Now that the floodgates are opened: You know what the strongest ticket would be to overcome the polarization /enthusiasm gap through base turnout?
.
. . . wait for it . . .
.
Trump/Cruz
.
(particularly if the GOPe presses ahead with their brokered convention strategy)

David Spaulding
David Spaulding
Tuesday, March 8, AD 2016 4:07pm

Anzlyne, it isn’t that Cruz cut a bad immigration deal, it is that he sponsored a bill that was so awful that everyone involved should be unemployable.

The bill was horribly constructed, both internally and externally inconsistent. It referenced sections of law that have been abolished, or would be by the bill itself. It included provisions that barred immigration authorities from pursuing fraudulent filers, from using statements and documents presented in other proceedings, and circumventing security checks. It even included a provision for waiving ALL fraud… Not just fraud in filing for Amnesty but all fraud… Of every type.

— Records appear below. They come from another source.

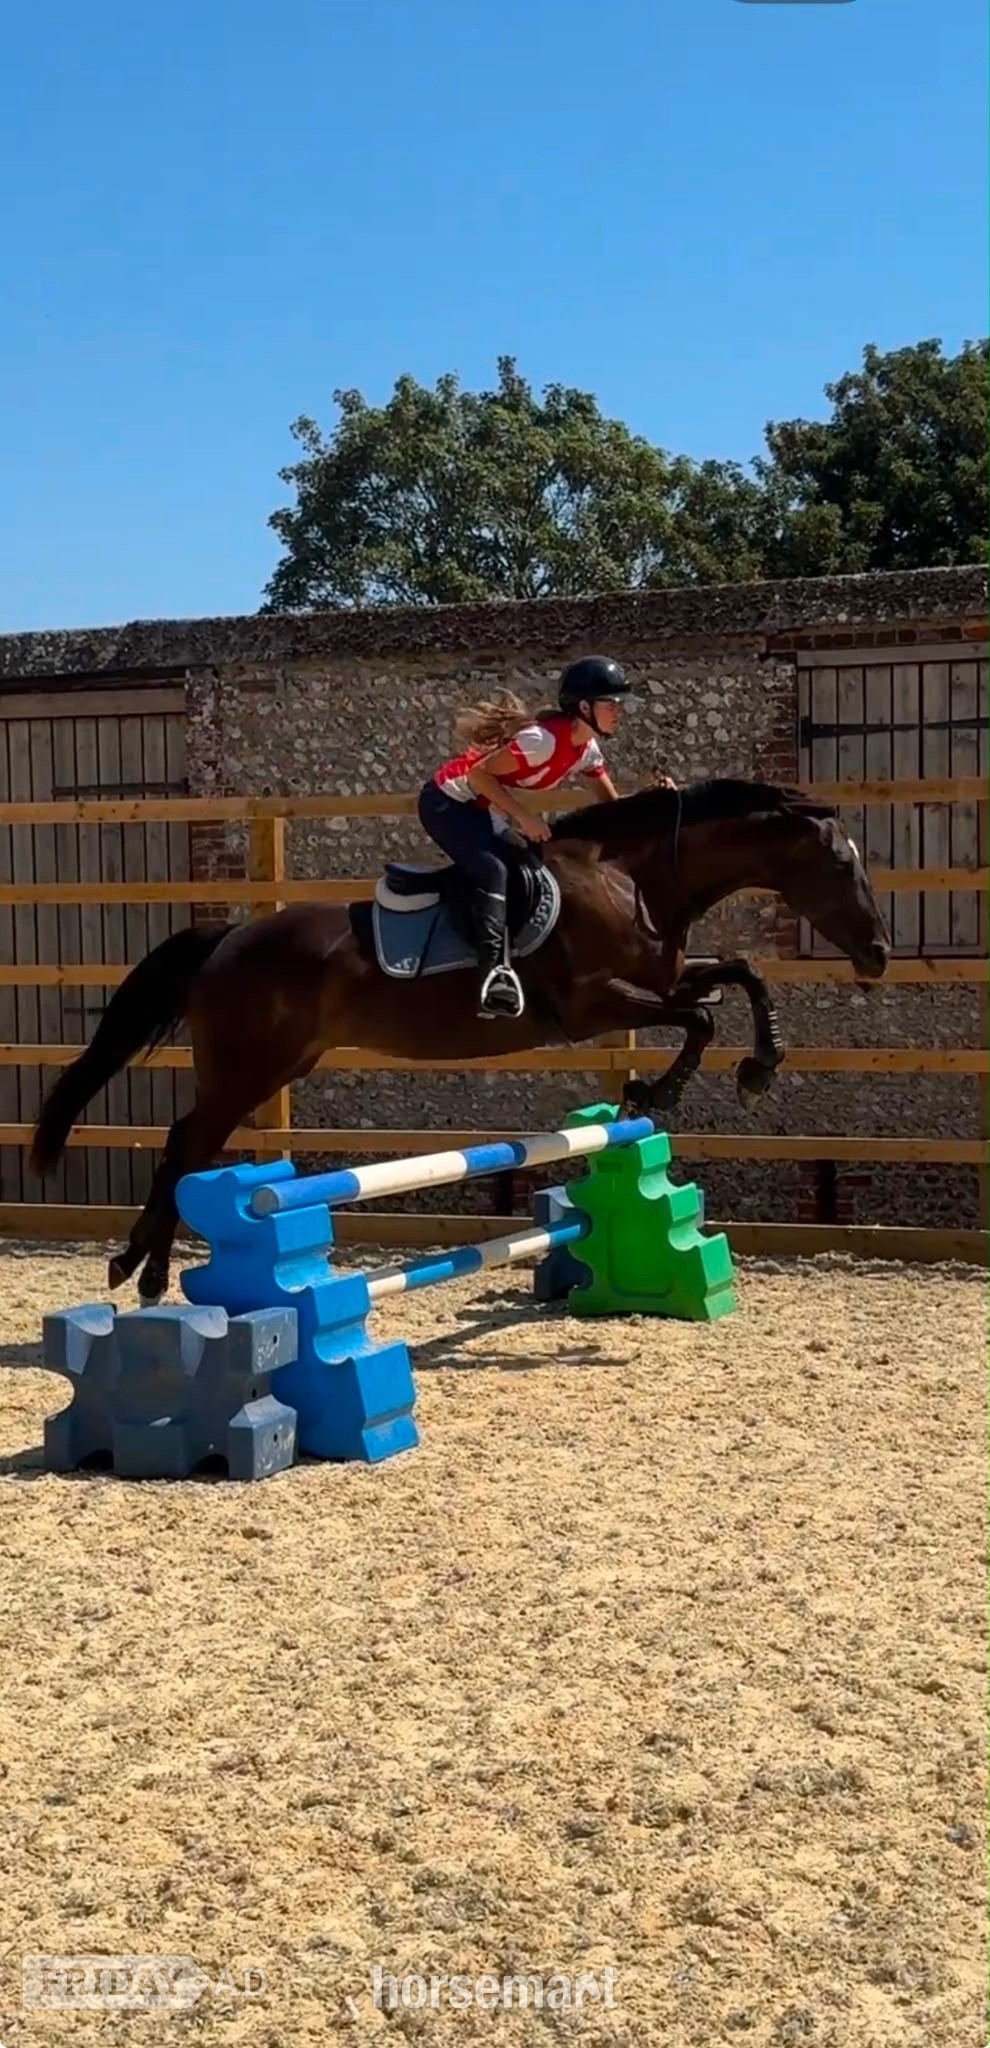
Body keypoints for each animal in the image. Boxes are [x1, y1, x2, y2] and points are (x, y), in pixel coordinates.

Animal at [29, 776, 890, 1305]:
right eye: (840, 863)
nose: (879, 953)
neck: (634, 879)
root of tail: (228, 939)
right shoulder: (590, 1005)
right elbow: (704, 1016)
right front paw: (659, 1090)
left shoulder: (663, 979)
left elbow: (738, 978)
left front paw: (757, 1066)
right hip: (246, 1069)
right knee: (184, 1145)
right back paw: (135, 1270)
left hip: (271, 1065)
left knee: (192, 1148)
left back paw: (145, 1272)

Now, I know that holding together a 1000+ page text is a challenge and I am well aware that most legislators have about as much to do with legal drafting as I have over car repair, once the vehicle is in the garage BUT, Rubio was charged with serving our interests and either should have known or did know that the bill was so very bad.

Do we ignore such derelictions of duty under a rubric of “yeah, but he can beat our opponents?”

I just don’t think saying “I should have mad a different deal, sorry… My bad” covers it.

Pinky
Pinky
Tuesday, March 8, AD 2016 4:41pm
Ernst Schreiber
Ernst Schreiber
Tuesday, March 8, AD 2016 7:16pm

I guess an essay that bemoans mid 20th century anti-catholic rhetoric about divided/subverted loyalties of Catholics before going on to employ precisely the same kind of rhetoric could be described as provacative.

Lucius Quinctius Cincinnatus
Tuesday, March 8, AD 2016 7:34pm

Good post. Good comments. BTW, Cruz is a Seven Mountains Dominionist. He believes in a sort of Baptist theocracy. Visions of Oliver Cromwell come to mind. Maybe that is what we need. The Catholic Church in America (as well as the Vatican from the Seat of Peter on down) needs a drastic pruning (Romans 11). I am not saying Cruz would do that. But he is a Protestant fundamentalist.

Ernst Schreiber
Ernst Schreiber
Tuesday, March 8, AD 2016 7:55pm

He’s also a Constitutionalist who respects Freedom of Religion. Unlike the current occupant of the Whitr House or either of his would-be successors on the Democrat side.

Lucius Quinctius Cincinnatus
Tuesday, March 8, AD 2016 8:04pm

That’s what I am hoping for, Ernst, but even if he is a theocrat I would vote for him just to see Democrats go into stroke on his winning.